Rejina Pyo’s Spring Summer 2021 collection is a celebration of sunshine, the seaside and unexpected silhouettes in bold, saccharine shades, but it’s also rooted in resilience and staying true to oneself, despite the odds
Everyday life used to be the main source of inspiration for Rejina Pyo’s designs, but having spent the past year in lockdown, the London-based Korean designer’s aesthetic has shifted gears slightly, and her latest collection taps into her longing for a post-pandemic summer by the sea. Here she tells MOJEH why she believes fashion still has the capacity to “transform and transport us”, even in the midst of so much uncertainty.
I have always put a lot of thought into how my designs are worn in everyday life, however, this season was designed in lockdown, so I was really dreaming of all the places I have missed, fantasising of a post-pandemic summer by the sea. I wanted to highlight that while so much has changed for many of us over the last year, fashion still has the ability to transform and transport us.
I like to take conceptual ideas or artistic references and funnel them into something wearable using sculptural silhouettes, playful details and offbeat textures or colours. I would sum-up the aesthetic as timeless and effortless with a twist.
The palette was inspired by visits to Italian gelaterias, the bright colours of the shop fronts and interiors, and of course the many delicious gelato flavours – lemon and peach sorbets, chocolate, and pistachio.
This is one of our most sensual collections, with clingy dresses, exposed shoulders, sheer trousers and crop tops. This is contrasted with more voluminous silhouettes, including our signature exaggerated sleeves, new puffy sandals, oversized shirting, and lightweight suiting, complete with our custom handcrafted buttons.
Like the rest of the collection, I wanted to create swimwear which looks and feels effortless, that has longevity and isn’t trend led but still has interesting shape, detail and colour. I particularly love the versatility of the pieces in this collection – the straps can be worn crossed at the front, back, or they can be worn straight over the shoulders.
We spent the first lockdown with my husband’s family in Ireland, working remotely with the team. We then spent the summer in Seoul as things had opened up and we could work from our office there. We are now back in London, working from the studio.
My family is happy and healthy and I feel incredibly fortunate to be able to say that. Spending time with family, reassessing daily priorities and questioning my work-life balance has been enlightening. I hope to be able to bring those changes into my everyday life post-lockdown.
My mum worked as a designer when I was younger and I was fascinated by what she did. I was particularly obsessed with her sketchbook, which she used to hide from me as I loved looking through it and attempting my own designs.
I think Korea will always influence details in the designs, whether it’s the cut of a shirt or a design shape, such as our Nane bag being inspired by Korean bojagi, where a piece of cloth is used to wrap gifts, with a large knot on the top.
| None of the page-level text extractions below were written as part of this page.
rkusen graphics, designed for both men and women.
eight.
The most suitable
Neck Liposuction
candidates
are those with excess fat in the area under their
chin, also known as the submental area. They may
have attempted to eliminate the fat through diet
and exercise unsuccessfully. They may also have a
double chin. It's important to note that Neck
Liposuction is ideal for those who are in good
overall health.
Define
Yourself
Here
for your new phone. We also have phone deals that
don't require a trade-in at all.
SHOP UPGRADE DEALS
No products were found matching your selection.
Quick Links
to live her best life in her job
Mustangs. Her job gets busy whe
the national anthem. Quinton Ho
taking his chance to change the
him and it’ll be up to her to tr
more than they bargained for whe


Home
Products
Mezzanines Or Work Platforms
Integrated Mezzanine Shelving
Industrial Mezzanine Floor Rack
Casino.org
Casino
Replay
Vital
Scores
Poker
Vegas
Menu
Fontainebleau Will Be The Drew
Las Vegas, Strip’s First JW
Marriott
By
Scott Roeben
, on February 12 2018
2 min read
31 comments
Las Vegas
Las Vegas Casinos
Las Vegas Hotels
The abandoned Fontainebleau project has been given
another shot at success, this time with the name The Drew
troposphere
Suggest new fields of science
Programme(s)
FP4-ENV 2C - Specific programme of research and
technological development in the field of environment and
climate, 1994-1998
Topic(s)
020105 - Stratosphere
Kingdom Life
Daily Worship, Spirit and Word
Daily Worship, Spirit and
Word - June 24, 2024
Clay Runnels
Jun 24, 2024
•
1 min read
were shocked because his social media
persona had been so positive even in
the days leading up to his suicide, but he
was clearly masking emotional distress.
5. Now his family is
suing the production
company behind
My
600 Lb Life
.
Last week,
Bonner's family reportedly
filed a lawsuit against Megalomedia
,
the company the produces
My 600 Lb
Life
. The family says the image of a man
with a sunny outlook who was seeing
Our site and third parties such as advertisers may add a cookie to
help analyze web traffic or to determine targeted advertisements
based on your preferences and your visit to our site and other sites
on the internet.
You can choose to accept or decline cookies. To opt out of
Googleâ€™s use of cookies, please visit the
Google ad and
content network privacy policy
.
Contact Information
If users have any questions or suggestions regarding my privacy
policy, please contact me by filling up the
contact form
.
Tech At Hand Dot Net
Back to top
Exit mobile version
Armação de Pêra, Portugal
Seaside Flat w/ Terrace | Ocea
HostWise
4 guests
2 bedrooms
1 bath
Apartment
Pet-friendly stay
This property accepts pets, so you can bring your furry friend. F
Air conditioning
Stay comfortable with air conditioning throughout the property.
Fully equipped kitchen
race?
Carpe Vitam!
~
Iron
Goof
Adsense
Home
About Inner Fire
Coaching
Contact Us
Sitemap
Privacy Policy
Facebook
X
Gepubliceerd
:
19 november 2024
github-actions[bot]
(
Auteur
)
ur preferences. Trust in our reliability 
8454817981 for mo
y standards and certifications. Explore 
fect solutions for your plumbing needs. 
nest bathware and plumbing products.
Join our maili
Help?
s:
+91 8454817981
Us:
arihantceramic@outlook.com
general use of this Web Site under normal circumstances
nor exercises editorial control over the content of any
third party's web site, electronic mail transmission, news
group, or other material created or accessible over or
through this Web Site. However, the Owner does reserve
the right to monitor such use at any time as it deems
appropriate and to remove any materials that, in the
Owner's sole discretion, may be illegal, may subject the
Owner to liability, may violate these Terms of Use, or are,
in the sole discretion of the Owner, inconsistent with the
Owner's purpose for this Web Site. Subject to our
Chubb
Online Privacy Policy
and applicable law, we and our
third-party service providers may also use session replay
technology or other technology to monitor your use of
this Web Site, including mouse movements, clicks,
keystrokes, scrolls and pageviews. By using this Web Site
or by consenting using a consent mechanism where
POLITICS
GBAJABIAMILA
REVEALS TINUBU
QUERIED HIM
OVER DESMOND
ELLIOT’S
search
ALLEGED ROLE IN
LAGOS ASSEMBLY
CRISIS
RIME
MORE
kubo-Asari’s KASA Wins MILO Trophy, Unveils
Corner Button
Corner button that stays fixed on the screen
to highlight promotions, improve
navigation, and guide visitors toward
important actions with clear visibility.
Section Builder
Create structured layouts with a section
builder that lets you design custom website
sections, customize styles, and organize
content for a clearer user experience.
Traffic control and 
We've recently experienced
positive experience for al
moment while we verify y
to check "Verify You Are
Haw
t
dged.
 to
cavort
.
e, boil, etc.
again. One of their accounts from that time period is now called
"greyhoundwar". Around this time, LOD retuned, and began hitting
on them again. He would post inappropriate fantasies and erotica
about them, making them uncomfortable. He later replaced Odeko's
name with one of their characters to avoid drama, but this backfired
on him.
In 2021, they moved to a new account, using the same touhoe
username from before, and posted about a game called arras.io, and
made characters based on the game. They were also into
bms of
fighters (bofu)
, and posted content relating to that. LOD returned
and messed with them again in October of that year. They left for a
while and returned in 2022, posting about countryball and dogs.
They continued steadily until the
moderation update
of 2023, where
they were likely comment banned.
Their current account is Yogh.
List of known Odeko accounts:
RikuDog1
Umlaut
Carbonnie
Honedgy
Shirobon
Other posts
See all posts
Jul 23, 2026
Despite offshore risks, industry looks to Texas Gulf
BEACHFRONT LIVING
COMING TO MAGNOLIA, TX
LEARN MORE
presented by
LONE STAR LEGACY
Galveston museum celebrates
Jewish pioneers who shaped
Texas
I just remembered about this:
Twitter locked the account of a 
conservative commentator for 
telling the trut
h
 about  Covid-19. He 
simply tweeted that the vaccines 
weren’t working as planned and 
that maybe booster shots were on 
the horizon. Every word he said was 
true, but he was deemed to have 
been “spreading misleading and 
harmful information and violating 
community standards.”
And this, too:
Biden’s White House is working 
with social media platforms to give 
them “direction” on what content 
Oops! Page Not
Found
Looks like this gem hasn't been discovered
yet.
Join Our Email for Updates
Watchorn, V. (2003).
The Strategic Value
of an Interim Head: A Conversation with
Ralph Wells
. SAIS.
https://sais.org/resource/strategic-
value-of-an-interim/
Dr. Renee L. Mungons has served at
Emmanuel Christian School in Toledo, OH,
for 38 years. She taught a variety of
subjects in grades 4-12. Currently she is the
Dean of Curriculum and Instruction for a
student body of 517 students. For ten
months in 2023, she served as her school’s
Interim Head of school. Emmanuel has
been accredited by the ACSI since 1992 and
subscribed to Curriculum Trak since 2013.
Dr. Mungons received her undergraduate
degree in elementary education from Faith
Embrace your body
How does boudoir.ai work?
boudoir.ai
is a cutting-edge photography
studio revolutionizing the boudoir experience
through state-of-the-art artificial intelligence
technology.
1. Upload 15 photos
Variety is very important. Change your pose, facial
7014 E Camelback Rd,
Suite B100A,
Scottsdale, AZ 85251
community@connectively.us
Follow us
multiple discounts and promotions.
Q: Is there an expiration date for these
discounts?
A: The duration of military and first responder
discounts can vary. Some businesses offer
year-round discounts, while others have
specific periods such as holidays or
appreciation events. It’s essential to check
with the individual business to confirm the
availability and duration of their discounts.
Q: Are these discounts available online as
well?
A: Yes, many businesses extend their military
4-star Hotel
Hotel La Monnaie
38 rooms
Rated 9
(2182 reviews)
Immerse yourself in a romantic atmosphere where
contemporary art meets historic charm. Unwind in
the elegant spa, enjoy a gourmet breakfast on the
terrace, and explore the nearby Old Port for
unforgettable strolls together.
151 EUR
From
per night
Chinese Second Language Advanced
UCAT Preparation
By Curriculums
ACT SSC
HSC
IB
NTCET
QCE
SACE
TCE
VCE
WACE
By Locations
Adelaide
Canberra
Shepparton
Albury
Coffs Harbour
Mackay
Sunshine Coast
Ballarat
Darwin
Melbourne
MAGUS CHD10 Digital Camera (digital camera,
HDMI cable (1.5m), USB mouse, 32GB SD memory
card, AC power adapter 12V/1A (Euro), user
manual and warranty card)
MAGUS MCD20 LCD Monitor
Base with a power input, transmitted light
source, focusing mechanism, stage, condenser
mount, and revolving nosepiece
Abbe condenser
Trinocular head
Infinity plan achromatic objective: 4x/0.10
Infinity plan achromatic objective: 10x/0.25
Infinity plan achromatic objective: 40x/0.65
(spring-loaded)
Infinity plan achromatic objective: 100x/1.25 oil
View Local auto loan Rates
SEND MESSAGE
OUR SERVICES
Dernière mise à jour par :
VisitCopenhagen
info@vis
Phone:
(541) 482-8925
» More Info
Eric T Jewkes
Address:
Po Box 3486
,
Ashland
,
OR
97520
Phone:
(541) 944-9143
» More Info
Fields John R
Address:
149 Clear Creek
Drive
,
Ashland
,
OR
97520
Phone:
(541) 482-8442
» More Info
Ultimately, you have to be yourself. If you try to be someone you’re not, it isn’t really sustainable. When I was studying at CSM I was viewed by some tutors as a nice, quiet Korean girl, and the assumption was that I might not be able to handle the often harsh realities of the industry when I graduated. However, being gentle doesn’t necessarily mean you are weak or afraid to voice your own opinion, and I don’t think you need to be the loudest person in the room to get things done; quite the opposite, actually.
The most rewarding moments to me are when I see a regular woman wearing Rejina Pyo on the street, going about her life in the clothes. It is always a surreal experience, even now. I also feel that keeping the business self-funded since the beginning, and seeing our team grow and thrive feels like a massive accomplishment.
In the first few years, I was working 24/7. Starting a brand is incredibly challenging, there are so many parts to navigate beyond designing the product – finding manufacturers and suppliers, overseeing production, sales, PR and social media. It was a big learning curve.
Although I had worked with other companies previously, Roksanda was my first design role after completing my MA at CSM and it was my first insight into what it was like for a London-based private fashion label. I got to see first-hand just how important all the other (non-design) elements of running a business are.
Part of why I wanted to start my own brand was because at the time there was a gap in the market. Designer brands were too expensive, my friends and I could not afford to buy from them and the high street was driven by quick trends and the quality was lacking. I wanted to create pieces my friends and I would wear, pieces that are special but timeless, that are great quality but more accessible.